Saturday, November 12, 2005

Detroit’s future, and ours

Jack Lessenberry asks who wins if the state takes over Detroit. The answer is everyone except members of the incompetent political machine that has been running the city for 40 years. Of course this assumes the state appoints an emergency financial manager with the backbone to stand against the entrenched bureaucrats and labor unions blocking regulatory reform and the resizing of the city’s work force to match a declining population.

For an example of what might happen, we need to look no farther than Hamtramck which experienced the appointment of an emergency financial manager. Louis Schimmel was appointed in 2000 to clean up a mess left by years of insufficient leadership from elected mayors and city council members. In four years, Schimmel balanced the budget, improved services and eliminated waste. Is Hamtramck a utopia now? Not even close. But unlike Detroit, it is no longer imploding because professional, hard-nosed managers straightened out the mess of incompetent politicians.
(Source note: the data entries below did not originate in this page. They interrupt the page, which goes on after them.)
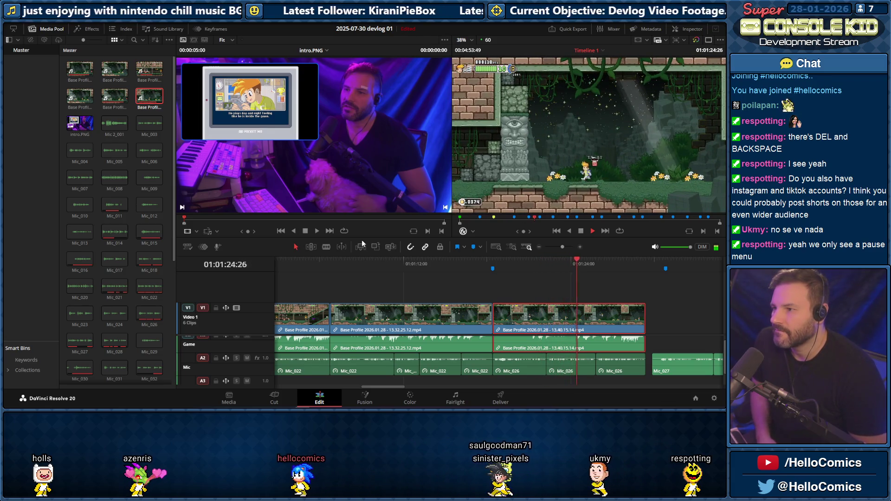
pyautogui.press('space')
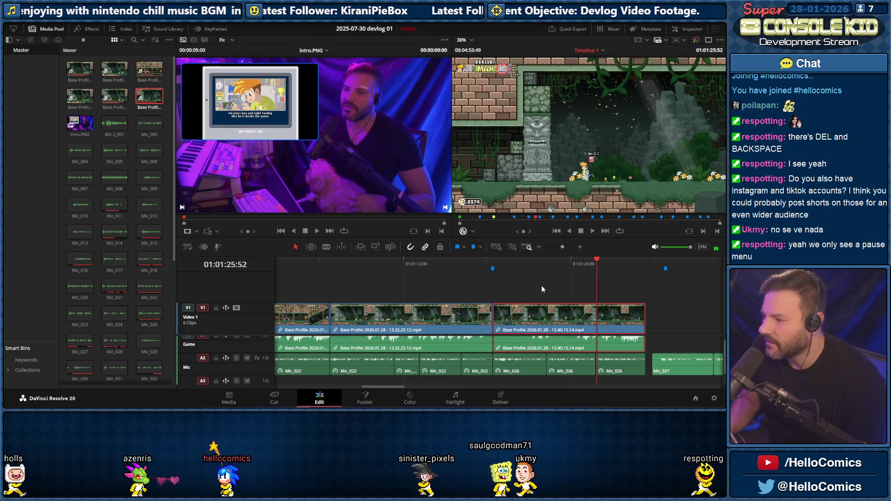
pyautogui.moveTo(527, 263); pyautogui.dragTo(530, 262)
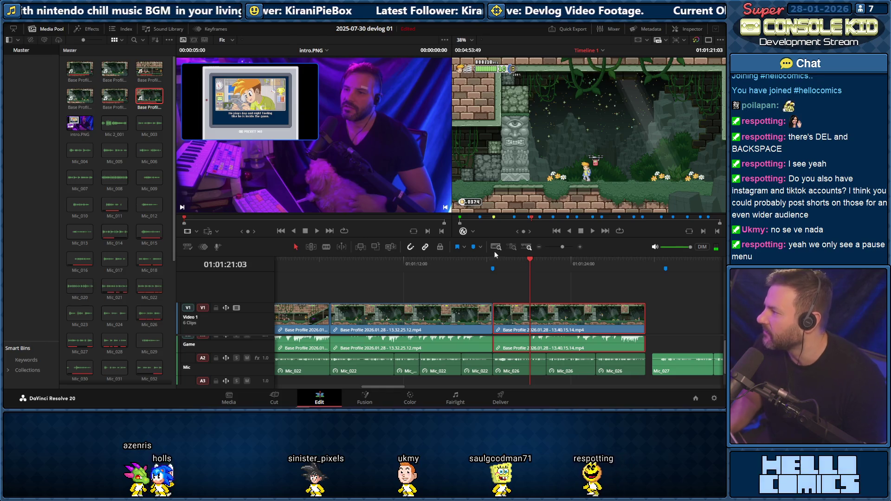
pyautogui.press('space')
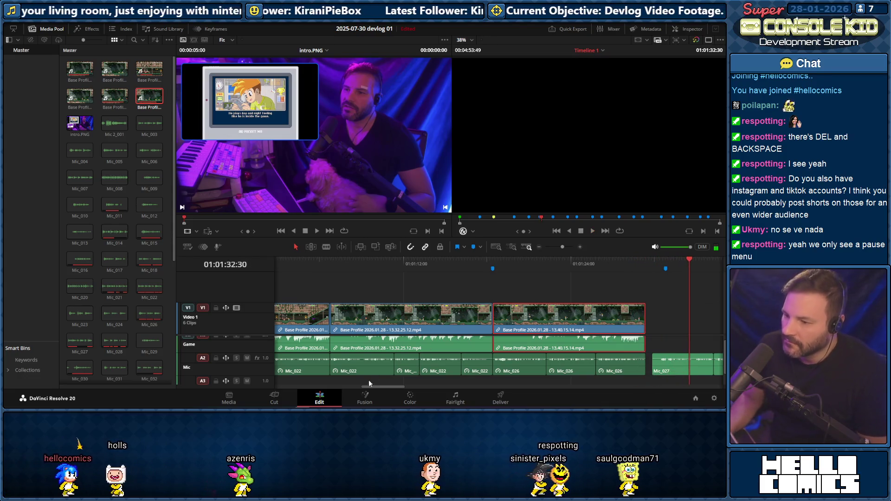
pyautogui.moveTo(372, 389); pyautogui.dragTo(380, 387)
pyautogui.hscroll(2, 398, 388)
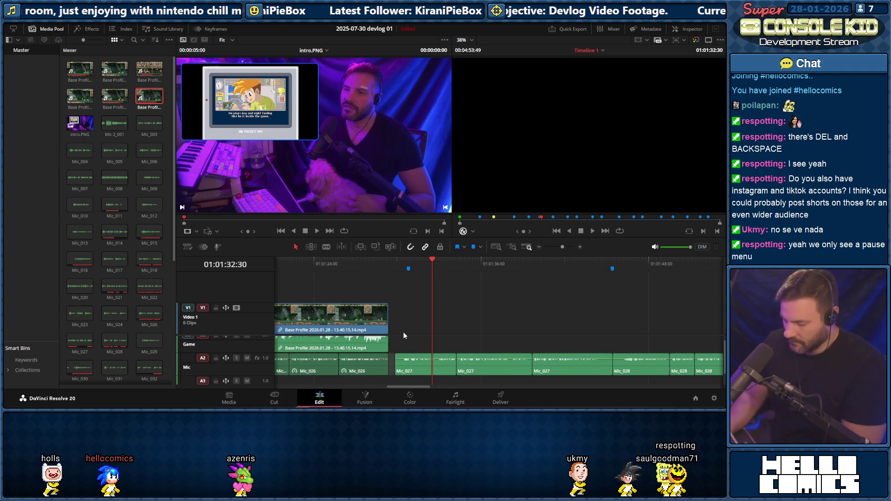
# Ripple delete the gap before Mic_027 and return the playhead to the timeline start
pyautogui.press('Delete')
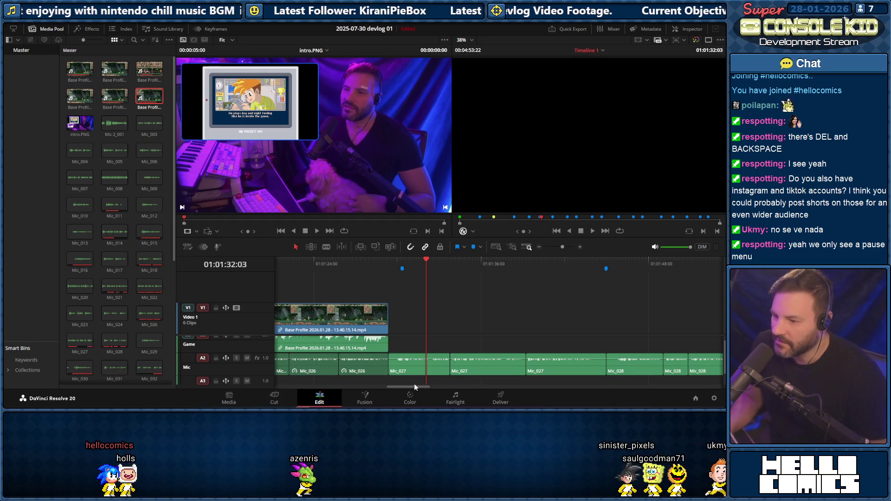
pyautogui.moveTo(414, 387)
pyautogui.mouseDown()
pyautogui.moveTo(456, 396)
pyautogui.moveTo(295, 394)
pyautogui.mouseUp()
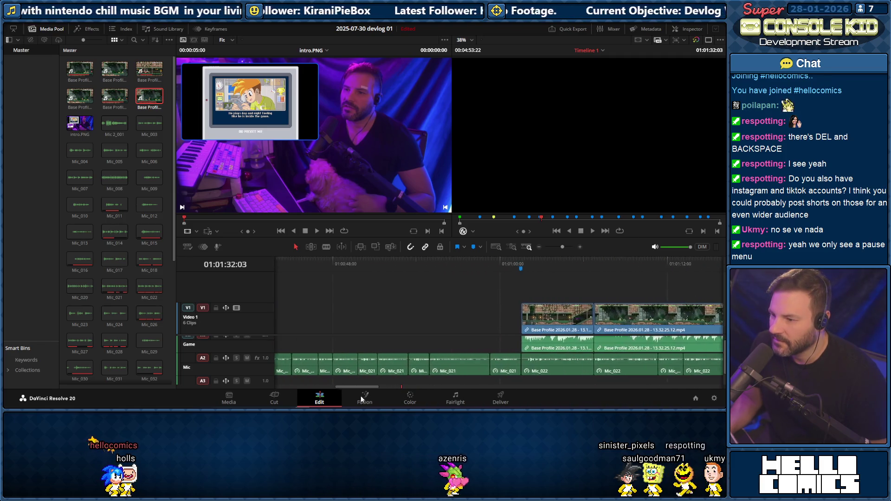
pyautogui.hscroll(3, 395, 370)
pyautogui.hscroll(2, 395, 369)
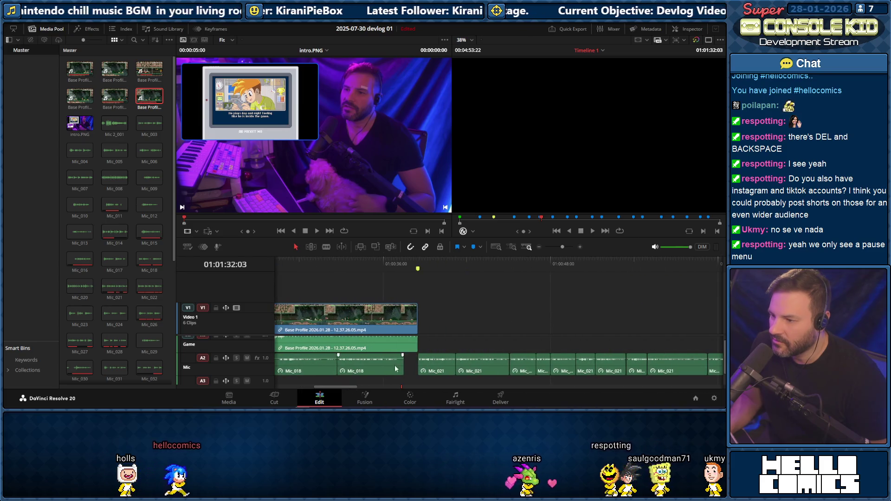
pyautogui.click(425, 264)
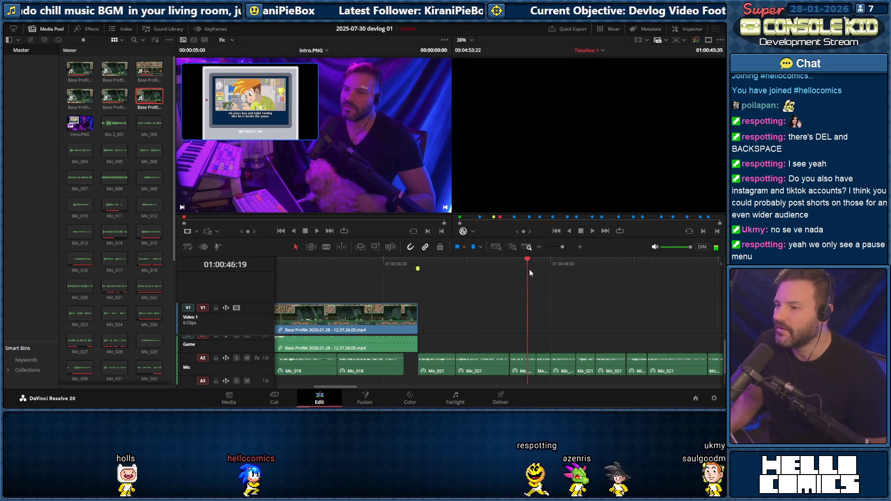
pyautogui.press('Home')
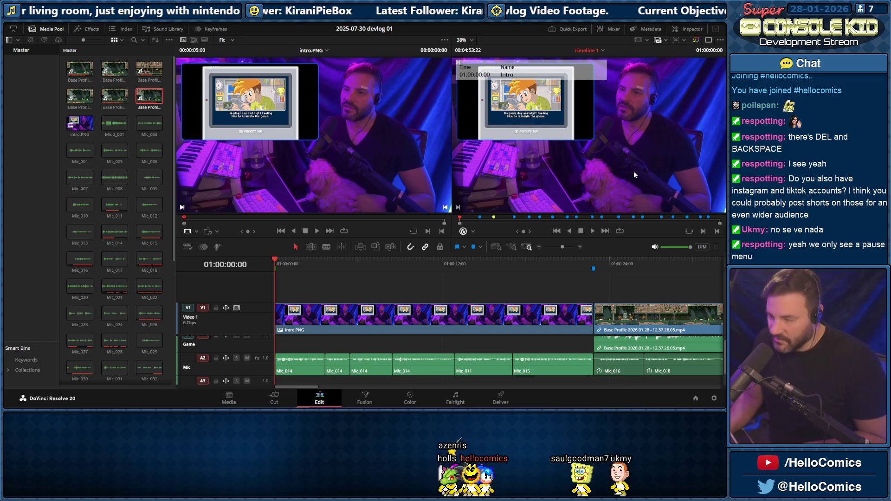
pyautogui.press('ctrl+f')
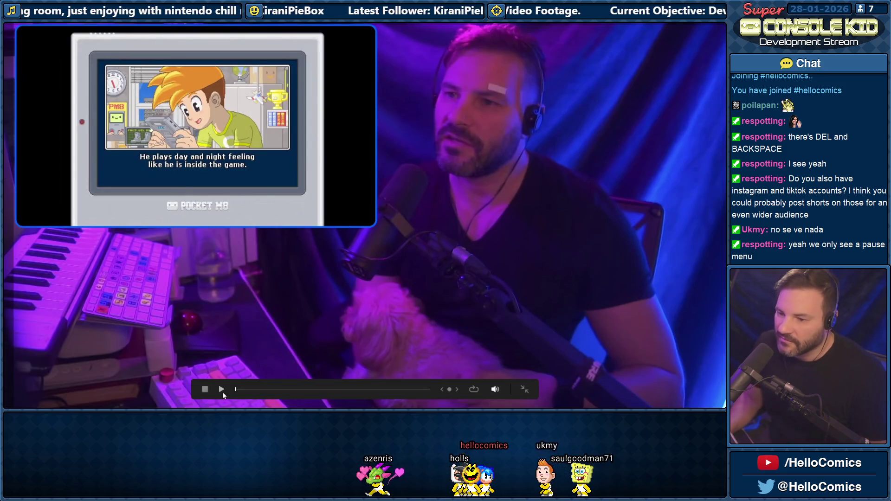
pyautogui.click(222, 391)
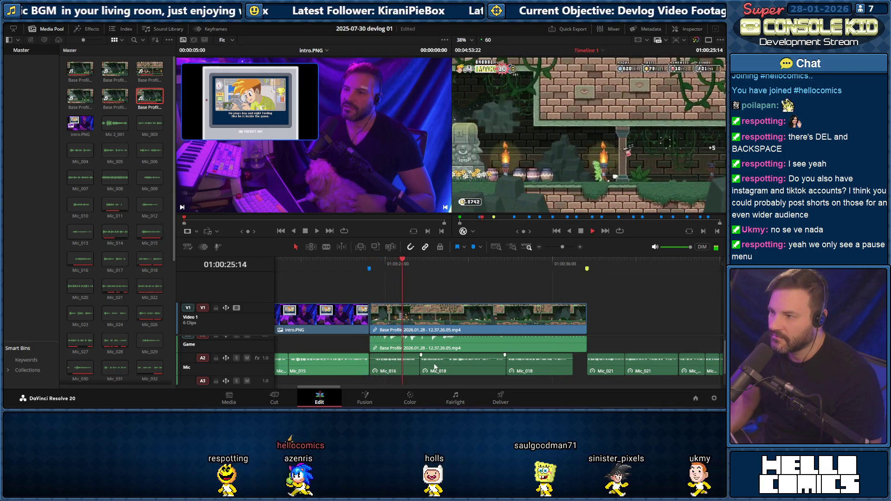
pyautogui.scroll(2, 327, 386)
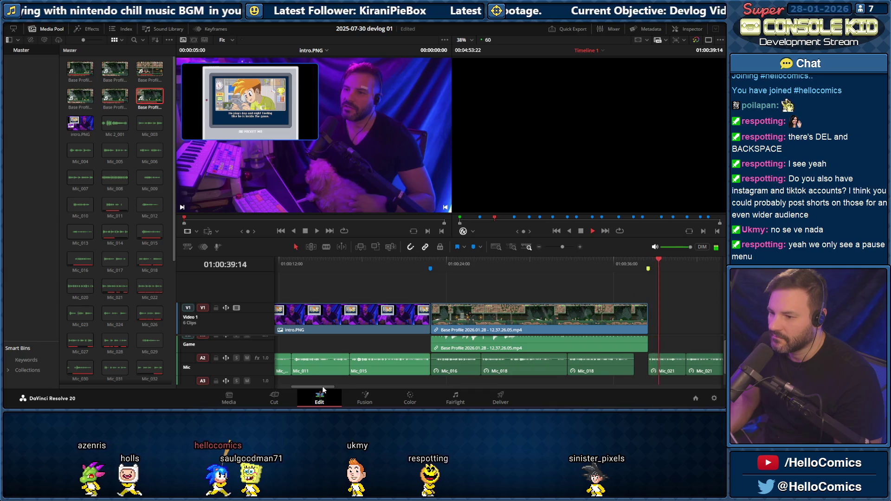
pyautogui.moveTo(323, 390); pyautogui.dragTo(326, 386)
pyautogui.press('space')
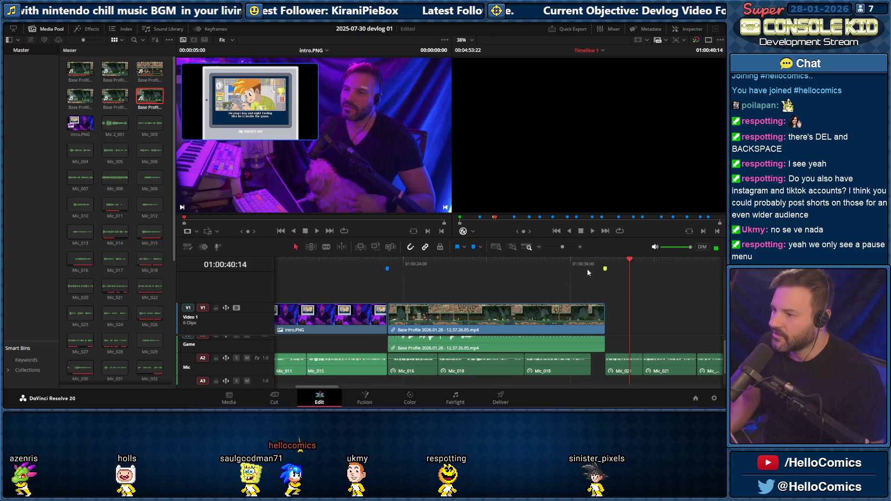
pyautogui.press('space')
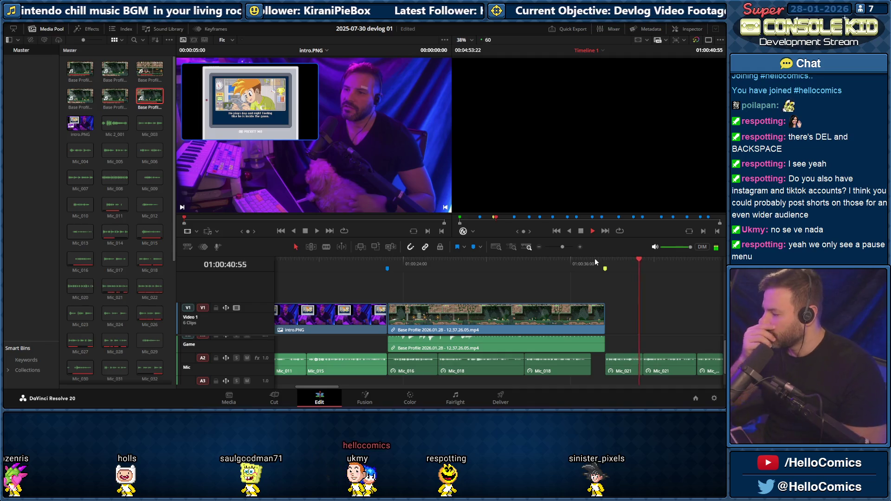
pyautogui.press('p')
As far as Lessenberry’s claim that “citizens would be politically powerless”, I say “Welcome to the club.” I have worked in the city for several years while forcibly contributing 1.5% of my income to the treasury. In that time, I have been allowed to vote zero times for the officials who determine how that money will be spent.

In order to succeed, the city of Detroit needs professional management, not a bloated city council and a mayor prone to “mistakes.”